Juice Stand in Sakharov Square: Fresh juices in Armenia are simply called “fresh”. This spot is usually only open in the summer and serves the best fresh this side of Vernissage. Watch out for inferior, flashier imitations.
Pak Shuka (Covered Market) and Blue Mosque: Head to the back of the covered market to meet the tuti oghi vendor who will have you sample his wares in a back room with basterma hanging from the ceiling. Please be aware that you will be in close proximity of the spice lady who will insist on you taking one or several of her favorite mixes. Exit the market and cross the street to visit the beautiful 18th century Blue Mosque.
Parpetsi: Enjoy the night life on Ghazar Parpetsi St. Start off with a coffee and a crepe at Gemini, then continue on to check out the atmospheres at various local bars including 26, D.I.Y, Metro Music and Rock Bar. Take a break for a burger at newly opened Factory and stop in to hear a jam at Syncopat on Pushkin where you can join in if you’re feeling brave. Continue down Pushkin to check out the vibe at Calumet and Beatles, and finish on Saryan at Tro’s Pub wi th a game of foosball.
Master Levon’s Cave: Only in Armenia can a request from your wife to dig a potato pit result in a twenty-year quest to dig a cave by hand. The resulting wonder is 21 meters deep and spans 300 meters, a glorious cavern that is testament to one man’s vision. Located in Arinj Village.
Stop Club: The best place to hear rock music in Yerevan.

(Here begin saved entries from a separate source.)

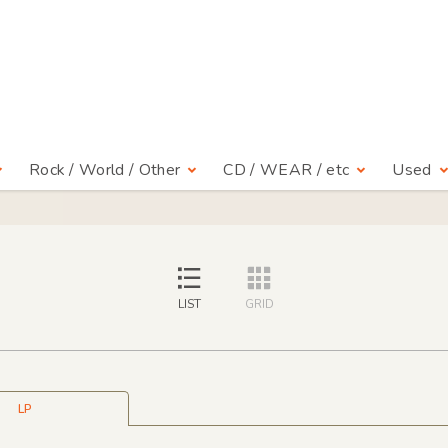
Rock / World / Other
CD / WEAR / etc
Used
LIST
GRID
LP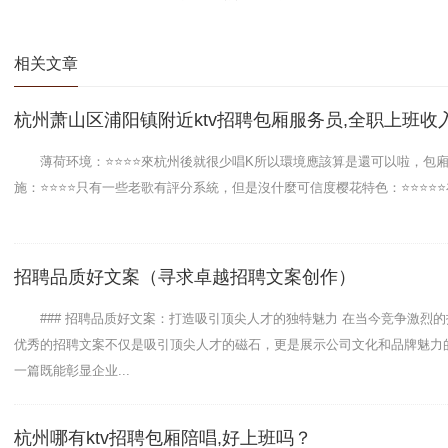
相关文章
杭州萧山区浦阳镇附近ktv招聘包厢服务员,全职上班收
薄荷环境：⭐️⭐️⭐️⭐️來杭州後就很少唱K所以環境應該算是還可以啦，包
施：⭐️⭐️⭐️⭐️只有一些老歌有評分系統，但是沒什麼可信度樱花特色：⭐️⭐️⭐️⭐️⭐️在
招聘品质好文案（寻求卓越招聘文案创作）
### 招聘品质好文案：打造吸引顶尖人才的独特魅力 在当今竞争激烈的
优秀的招聘文案不仅是吸引顶尖人才的磁石，更是展示公司文化和品牌魅力
一篇既能彰显企业...
杭州哪有ktv招聘包厢陪唱,好上班吗？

Sasuntsi Davit train station: Make use of new digital screens to catch a train to Gyumri, Lake Sevan, Tbilisi or other places from this beautiful Soviet-era train station. On longer train rides, please note hidden charges like pillow cases and be prepared for a stern knock on your door at 4am for passport control.

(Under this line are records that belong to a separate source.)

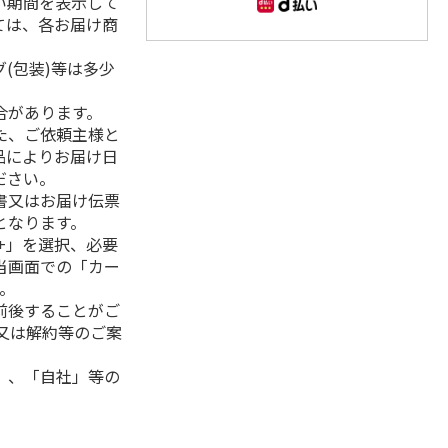
い期間を表示して
ては、各お届け商
(包装)等は多少
合があります。
た、ご依頼主様と
品によりお届け日
ださい。
書又はお届け伝票
となります。
+」を選択、必要
当画面での「カー
。
前後することがご
又は解約等のご案
」、「自社」等の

Old Houses in Yerevan: Search for Yerevan’s past in the areas near Northern Avenue and off Amiryan St. between Abovyan St. and Mashtots Ave. These homes are quickly disappearing and they are definitely worth a visit.
Luna Park: A psychedelic Soviet-era amusement park where you can lose your life on a roller coaster while watching a Rabiz singer and eating popcorn. If you want to take your beer on the Ferris wheel they won’t check your bag. Don’t miss the Haunted House where your only fear is that you may trip because there is not a stitch of light in the place.
Is it edible? While traveling through Armenia we suggest that you expand your culinary horizons. Visit different restaurants, don’t be afraid to point to and order random things off the menu. Go ahead, dip some dried lavash into a steaming bowl of khash (cow knuckle soup) and chase it down with a shot of vodka, your life will never be the same.
When the dog bites, when the bee stings, when you’re feeling sad…go do something crazy with your friends in Armenia. Stop by Cafe Meghedi for a coffee, maybe you’ll run into Ani and Maro and they can tell you about the time they ate questionable kebab and got sick in Abovyan. But trust us on the Beef Stroganoff.